AUTHORSTATS Tool

This tool calculates some statistics based on a set of Internet Drafts or RFCs. The statistics include distributions according to draft versions, working groups, countries, companies, authors, etc.

The statistics are available here for various IETF documents.

Additional statistics can be run on different document sets by downloading the tool and running it on the documents. Usage:

Output will be consist of a set of html and jpg files.

The software assumes availability of "gnuplot" and "convert" programs in the path.

Quality

The technical term that experts like to use for the level of quality achieved by this tool is "crap". The quality of the output is almost completely reliant on what "getauthors" provides. And its very hard to measure its success rate, because computers are not good at understanding natural language*, and because I did not have time to read all the drafts.

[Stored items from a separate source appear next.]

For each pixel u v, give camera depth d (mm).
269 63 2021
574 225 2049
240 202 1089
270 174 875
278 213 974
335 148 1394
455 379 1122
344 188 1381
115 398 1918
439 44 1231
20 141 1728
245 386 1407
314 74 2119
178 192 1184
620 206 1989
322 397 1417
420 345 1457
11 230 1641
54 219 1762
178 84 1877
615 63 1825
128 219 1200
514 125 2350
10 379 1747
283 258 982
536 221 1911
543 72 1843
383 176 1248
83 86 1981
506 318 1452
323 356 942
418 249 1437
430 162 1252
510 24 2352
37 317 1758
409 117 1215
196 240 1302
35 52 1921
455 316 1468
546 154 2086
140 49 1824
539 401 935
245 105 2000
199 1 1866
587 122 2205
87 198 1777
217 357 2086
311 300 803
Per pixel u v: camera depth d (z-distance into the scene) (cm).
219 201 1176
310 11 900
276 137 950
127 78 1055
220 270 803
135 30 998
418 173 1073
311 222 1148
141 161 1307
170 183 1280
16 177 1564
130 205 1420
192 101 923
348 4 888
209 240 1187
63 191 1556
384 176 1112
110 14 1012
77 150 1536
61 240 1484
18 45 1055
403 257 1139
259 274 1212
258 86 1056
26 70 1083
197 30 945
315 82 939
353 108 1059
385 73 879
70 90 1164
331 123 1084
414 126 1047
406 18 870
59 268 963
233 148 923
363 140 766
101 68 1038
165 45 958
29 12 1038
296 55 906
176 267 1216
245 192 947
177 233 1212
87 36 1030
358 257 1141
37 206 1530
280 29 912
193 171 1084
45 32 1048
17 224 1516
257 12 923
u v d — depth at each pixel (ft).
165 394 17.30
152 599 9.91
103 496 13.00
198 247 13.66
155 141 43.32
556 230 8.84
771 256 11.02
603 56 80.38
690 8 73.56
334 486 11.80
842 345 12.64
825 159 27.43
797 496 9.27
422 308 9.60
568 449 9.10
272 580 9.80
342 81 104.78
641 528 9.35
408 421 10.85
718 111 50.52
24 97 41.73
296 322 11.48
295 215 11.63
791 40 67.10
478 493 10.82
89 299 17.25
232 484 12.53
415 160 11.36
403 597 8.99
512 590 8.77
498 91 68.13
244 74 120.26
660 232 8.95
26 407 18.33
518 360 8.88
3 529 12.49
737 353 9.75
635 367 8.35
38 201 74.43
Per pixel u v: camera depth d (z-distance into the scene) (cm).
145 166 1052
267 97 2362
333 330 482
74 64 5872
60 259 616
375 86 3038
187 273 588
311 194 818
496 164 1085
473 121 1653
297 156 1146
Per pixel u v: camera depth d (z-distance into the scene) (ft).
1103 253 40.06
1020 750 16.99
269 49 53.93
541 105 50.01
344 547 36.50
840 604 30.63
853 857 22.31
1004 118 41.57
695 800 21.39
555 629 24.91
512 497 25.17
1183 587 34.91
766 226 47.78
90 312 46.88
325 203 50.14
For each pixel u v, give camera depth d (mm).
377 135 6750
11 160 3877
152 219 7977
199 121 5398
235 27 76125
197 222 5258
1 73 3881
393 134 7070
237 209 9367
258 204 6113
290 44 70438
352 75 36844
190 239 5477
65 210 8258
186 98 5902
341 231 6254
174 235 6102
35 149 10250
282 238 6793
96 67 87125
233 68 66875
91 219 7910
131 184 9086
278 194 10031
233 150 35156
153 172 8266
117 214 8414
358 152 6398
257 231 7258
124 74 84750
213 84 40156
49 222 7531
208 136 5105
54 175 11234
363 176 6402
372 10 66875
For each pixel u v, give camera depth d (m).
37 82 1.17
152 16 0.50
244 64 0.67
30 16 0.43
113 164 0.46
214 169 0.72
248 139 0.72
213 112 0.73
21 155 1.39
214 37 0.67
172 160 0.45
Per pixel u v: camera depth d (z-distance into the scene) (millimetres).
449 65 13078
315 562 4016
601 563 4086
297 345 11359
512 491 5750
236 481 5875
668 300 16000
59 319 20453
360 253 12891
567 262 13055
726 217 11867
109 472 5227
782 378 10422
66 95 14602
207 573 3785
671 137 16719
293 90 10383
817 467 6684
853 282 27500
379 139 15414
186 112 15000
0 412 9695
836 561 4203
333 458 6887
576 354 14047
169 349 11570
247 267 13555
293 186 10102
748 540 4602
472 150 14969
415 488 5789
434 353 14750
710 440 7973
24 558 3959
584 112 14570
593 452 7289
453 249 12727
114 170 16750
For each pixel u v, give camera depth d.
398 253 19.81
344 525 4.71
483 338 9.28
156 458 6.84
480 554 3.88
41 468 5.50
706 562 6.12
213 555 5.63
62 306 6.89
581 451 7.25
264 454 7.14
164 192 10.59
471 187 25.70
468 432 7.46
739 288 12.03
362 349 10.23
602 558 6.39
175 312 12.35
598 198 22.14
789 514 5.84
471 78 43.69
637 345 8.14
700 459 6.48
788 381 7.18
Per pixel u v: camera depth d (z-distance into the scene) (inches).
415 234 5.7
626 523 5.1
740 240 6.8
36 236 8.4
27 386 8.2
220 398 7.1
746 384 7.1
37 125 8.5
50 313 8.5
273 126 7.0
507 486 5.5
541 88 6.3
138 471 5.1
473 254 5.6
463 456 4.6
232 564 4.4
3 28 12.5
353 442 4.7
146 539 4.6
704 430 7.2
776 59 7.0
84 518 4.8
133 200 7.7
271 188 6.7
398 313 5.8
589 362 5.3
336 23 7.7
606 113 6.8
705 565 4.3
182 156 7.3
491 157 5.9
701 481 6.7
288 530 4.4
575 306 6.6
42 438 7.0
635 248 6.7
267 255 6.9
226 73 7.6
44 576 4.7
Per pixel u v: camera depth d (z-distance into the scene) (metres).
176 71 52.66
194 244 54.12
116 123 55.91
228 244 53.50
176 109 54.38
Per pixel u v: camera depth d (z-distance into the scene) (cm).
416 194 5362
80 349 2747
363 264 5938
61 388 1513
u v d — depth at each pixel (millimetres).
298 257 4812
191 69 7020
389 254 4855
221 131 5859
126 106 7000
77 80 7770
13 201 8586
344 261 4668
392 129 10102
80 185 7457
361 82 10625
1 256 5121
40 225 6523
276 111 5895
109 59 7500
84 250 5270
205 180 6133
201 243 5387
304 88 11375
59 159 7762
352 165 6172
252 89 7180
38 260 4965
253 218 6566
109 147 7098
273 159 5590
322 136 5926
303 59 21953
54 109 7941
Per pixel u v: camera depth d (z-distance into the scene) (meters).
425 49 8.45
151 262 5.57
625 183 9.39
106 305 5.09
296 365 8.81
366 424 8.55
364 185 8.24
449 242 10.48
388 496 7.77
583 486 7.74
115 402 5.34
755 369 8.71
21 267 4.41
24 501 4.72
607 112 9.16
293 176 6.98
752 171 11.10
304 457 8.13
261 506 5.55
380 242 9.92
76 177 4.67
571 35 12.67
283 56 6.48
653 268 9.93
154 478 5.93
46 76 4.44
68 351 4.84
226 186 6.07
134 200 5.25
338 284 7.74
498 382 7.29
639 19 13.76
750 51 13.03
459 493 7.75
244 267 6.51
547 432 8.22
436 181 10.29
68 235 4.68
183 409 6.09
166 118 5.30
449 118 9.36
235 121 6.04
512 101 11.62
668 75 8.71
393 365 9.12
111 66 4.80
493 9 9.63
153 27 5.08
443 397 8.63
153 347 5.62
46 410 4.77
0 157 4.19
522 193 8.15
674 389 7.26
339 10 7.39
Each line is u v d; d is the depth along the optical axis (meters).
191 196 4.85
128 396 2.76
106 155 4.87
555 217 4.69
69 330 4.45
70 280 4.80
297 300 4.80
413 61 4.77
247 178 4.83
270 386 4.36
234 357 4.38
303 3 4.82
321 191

We know that the visible rate of failures is relatively small, just a handful of drafts fails completely, and out of those most drafts have forgotten to include an author section. But its much harder to say what is invisibly broken. For instance, we know that "getauthors" does not retrieve more than the first author in a multi-column author section. Also, the country and company information is based on several imprecise processes, including: (1) Correct detection of author definition patterns in the drafts. (2) Recognition of country names based on abbreviations, which sometimes gets confused when, for instance, in "CS Department" the "CS" gets interpreted as a country abbreviation for Czeckoslovakia. (3) In the absence of explicit country information, a guess is made based on either the know location of the e-mail domain, or the whois data associated with that domain. However, a company may reside in country 1 even if it uses a domain from country 2, and there may be employees in several countries.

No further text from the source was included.